Envuelto, pues, en estas meditaciones caminaba, y ya el sol empezaba a ocultarse cuando alzando la vista de pronto vio un hombre enfrente de él parado que le miraba de hito en hito, sin pestañear y como si quisiera reconocerle. Miróle Nuño asimismo, pero volviendo a sus largos monólogos, prosiguió su camino sin acordarse más de aquel hombre, hasta que en habiendo andado pocos pasos más sintió que le tiraban de la rienda a su caballo para detenerle, lo que le hizo volver en sí y llegar la mano a la guarnición de la espada por lo que pudiera acaecer.

-Sosegaos, señor Nuño, que más vale que seamos amigos, y yo no vengo con intención de ofenderos -dijo el joven que estaba pie a tierra, y en el cual reconoció a Usdróbal, a quien más de una vez había visto en el campo de los rebeldes.

-Por Santiago -repuso Nuño-, que me alegro de hallarte, galán, pero siento que me hayas sorprendido, y si mi amo, el padre de don Hernando, me hubiese visto ahora caminar tan desprevenido, no habría dejado de decirme algo que me pesara. Pero a bien que él ya murió, su hija Dios sabe dónde estará, su hijo irá a acompañarlo dentro de poco y yo no los veré ya en todo lo que me queda de vida.

Dio a estas últimas palabras el pobre viejo un tono tal de melancolía y pesadumbre, que Usdróbal no pudo menos de conmoverse.

-Buen amigo -le dijo-, es menester más ánimo, y la esperanza no debe abandonaros tan pronto. Aquí me tenéis a mí...

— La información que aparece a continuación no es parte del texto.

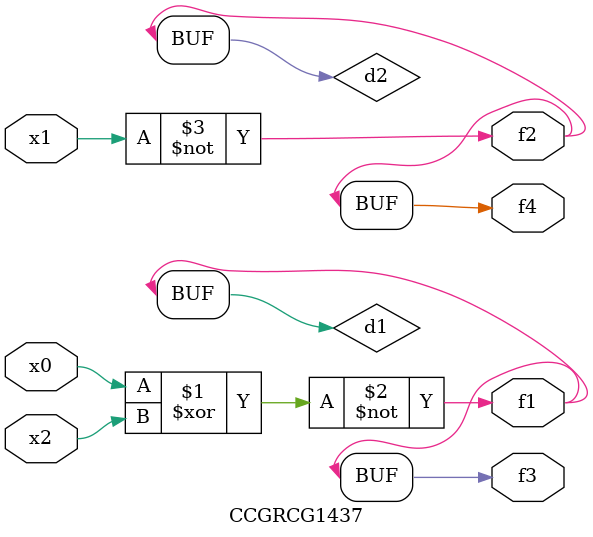
<source format=v>
module CCGRCG1437(
	input x0, x1, x2,
	output f1, f2, f3, f4
);

	wire d1, d2, d3;

	xnor (d1, x0, x2);
	nand (d2, x1);
	nor (d3, x1, x2);
	assign f1 = d1;
	assign f2 = d2;
	assign f3 = d1;
	assign f4 = d2;
endmodule

</source>
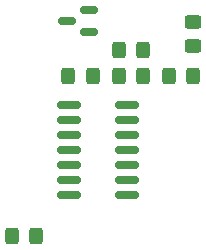
<source format=gbr>
G04 #@! TF.GenerationSoftware,KiCad,Pcbnew,(6.0.8)*
G04 #@! TF.CreationDate,2022-10-25T11:31:58-07:00*
G04 #@! TF.ProjectId,SAMD10_demo_in_progress,53414d44-3130-45f6-9465-6d6f5f696e5f,rev?*
G04 #@! TF.SameCoordinates,Original*
G04 #@! TF.FileFunction,Paste,Top*
G04 #@! TF.FilePolarity,Positive*
%FSLAX46Y46*%
G04 Gerber Fmt 4.6, Leading zero omitted, Abs format (unit mm)*
G04 Created by KiCad (PCBNEW (6.0.8)) date 2022-10-25 11:31:58*
%MOMM*%
%LPD*%
G01*
G04 APERTURE LIST*
G04 Aperture macros list*
%AMRoundRect*
0 Rectangle with rounded corners*
0 $1 Rounding radius*
0 $2 $3 $4 $5 $6 $7 $8 $9 X,Y pos of 4 corners*
0 Add a 4 corners polygon primitive as box body*
4,1,4,$2,$3,$4,$5,$6,$7,$8,$9,$2,$3,0*
0 Add four circle primitives for the rounded corners*
1,1,$1+$1,$2,$3*
1,1,$1+$1,$4,$5*
1,1,$1+$1,$6,$7*
1,1,$1+$1,$8,$9*
0 Add four rect primitives between the rounded corners*
20,1,$1+$1,$2,$3,$4,$5,0*
20,1,$1+$1,$4,$5,$6,$7,0*
20,1,$1+$1,$6,$7,$8,$9,0*
20,1,$1+$1,$8,$9,$2,$3,0*%
G04 Aperture macros list end*
%ADD10RoundRect,0.250000X0.325000X0.450000X-0.325000X0.450000X-0.325000X-0.450000X0.325000X-0.450000X0*%
%ADD11RoundRect,0.250000X-0.325000X-0.450000X0.325000X-0.450000X0.325000X0.450000X-0.325000X0.450000X0*%
%ADD12RoundRect,0.250000X-0.450000X0.325000X-0.450000X-0.325000X0.450000X-0.325000X0.450000X0.325000X0*%
%ADD13RoundRect,0.150000X-0.825000X-0.150000X0.825000X-0.150000X0.825000X0.150000X-0.825000X0.150000X0*%
%ADD14RoundRect,0.150000X0.587500X0.150000X-0.587500X0.150000X-0.587500X-0.150000X0.587500X-0.150000X0*%
G04 APERTURE END LIST*
D10*
X81475000Y-75500000D03*
X79425000Y-75500000D03*
D11*
X75175000Y-75500000D03*
X77225000Y-75500000D03*
D10*
X81475000Y-73250000D03*
X79425000Y-73250000D03*
X85725000Y-75500000D03*
X83675000Y-75500000D03*
D12*
X85700000Y-70900000D03*
X85700000Y-72950000D03*
D11*
X70375000Y-89000000D03*
X72425000Y-89000000D03*
D13*
X75225000Y-77940000D03*
X75225000Y-79210000D03*
X75225000Y-80480000D03*
X75225000Y-81750000D03*
X75225000Y-83020000D03*
X75225000Y-84290000D03*
X75225000Y-85560000D03*
X80175000Y-85560000D03*
X80175000Y-84290000D03*
X80175000Y-83020000D03*
X80175000Y-81750000D03*
X80175000Y-80480000D03*
X80175000Y-79210000D03*
X80175000Y-77940000D03*
D14*
X76937500Y-71750000D03*
X76937500Y-69850000D03*
X75062500Y-70800000D03*
M02*

</source>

-Tú eres muchacho -respondió Nuño-, y a tu edad lo mismo me daba a mí ocho que ochenta, pero ya soy viejo. Esperaba morir en el castillo de mis amos dejándolos a ellos felices; ellos han sido mi única familia, pues yo no he tenido hijos ni mujer, y no he vivido tantos años sino para ver morir a sus hijos y su casa en poder de otro dueño que ha echado de allí hasta los perros. Amigo mío, créeme: este golpe es demasiado cruel para que yo lo sufra con resignación.

-Con todo -repuso Usdróbal-, no hay que desesperarse todavía. Si esta noche queréis quedaros aquí conmigo en esa cabaña que veis, haremos penitencia juntos y acaso entre los dos daremos traza de que las cosas mejoren de aspecto. Puede ser que todo se componga y que hallemos medios de salvar a tus amos.

-Si tú, buen amigo -repuso Nuño-, encuentras camino de burlar la vigilancia de nuestros contrarios, te juro que puedes disponer de mi vida y de mí como de un esclavo. Vamos, que no dejaré yo también de servir de algo en tus designios, aunque no sea más que por mi prudencia y la experiencia que tengo del mando, que de algo me han de servir los años y las guerras y trabajos en que me he visto.

-Así es, buen Nuño -replicó Usdróbal-. Vamos.

Y diciendo y haciendo se encaminaron juntos hacia una choza que allí cerca, entretejida de ramas de árboles que en el techo ondeaban, se veía a la luz del crepúsculo como el yelmo de un caballero, y en entrando en ella los dejaremos meditando sus planes, cuyo resultado hemos de conocer por último, contentándonos con saber que al día siguiente muy de mañana montó Nuño a caballo, y habiéndose despedido de Usdróbal salió a buscar al Velludo, que andaba no lejos de aquellos contornos con su partida.